— Твоего ангела. Да. Но ты не настоящая личность, пока еще нет. Больше не беспокой меня, Паскуале. Теперь мне надо поспать.
Сейчас, в шумном многолюдном погребке, Паскуале решил, что это из-за того разговора с Пелашиль, когда он пьяно настаивал на еще одной порции хикури, травы, привезенной Пьеро из Нового Света. Паскуале высматривал Пелашиль, которая обычно работала в кабаке каждый вечер, но не видел ее. Ее не было долго, и он подумал, потому что был молод и эгоцентричен: а вдруг она ушла, возмущенная его поведением, и больше уже не вернется.
Любимый угол Пьеро заняла группа шумных сквернословящих швейцарских кавалеристов.
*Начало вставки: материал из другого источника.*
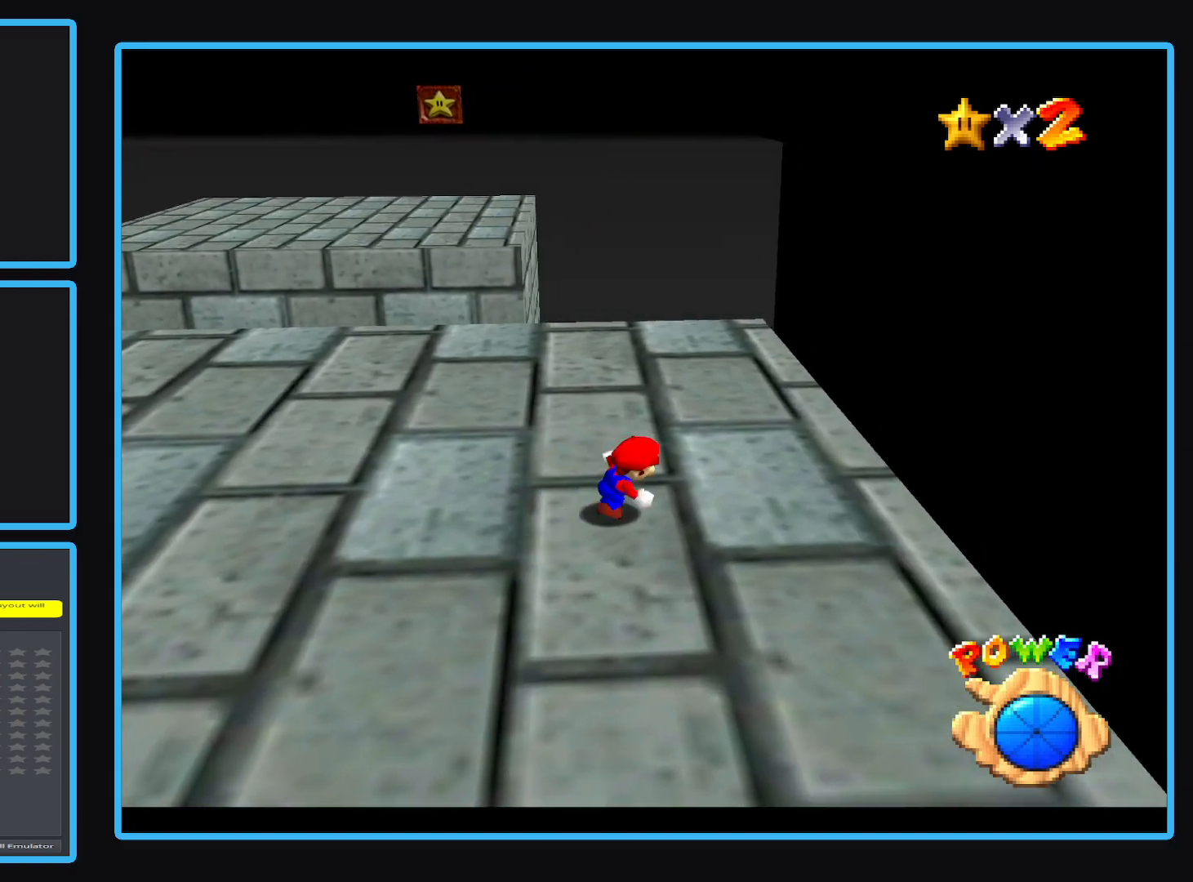
{"buttons": [], "left_stick": "up-right", "events": [[100, "B", "down"], [233, "B", "up"]]}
Кондотьер, который привел их, развалившись на любимом стуле Пьеро с прямой спинкой, оживленно объяснял непристойными словами, почему он никогда не позволит иметь себя в зад и сам никого не будет иметь в зад, ни флорентийца, ни кого другого, а купленный им на вечер мальчик, сидящий у него на коленях, делал вид, будто зачарованно слушает.
— Нет, конечно, я, как любой другой мужчина, люблю, когда мне сосут член, и мне плевать, кто это делает: мужчина, женщина или младенец, который думает, будто то, чем я кончаю, молоко его мамаши. Лучше всего было с одной старухой, у которой не осталось ни единого зуба. Но только турки и флорентийцы пялят друг друга в анал, я прав или не прав?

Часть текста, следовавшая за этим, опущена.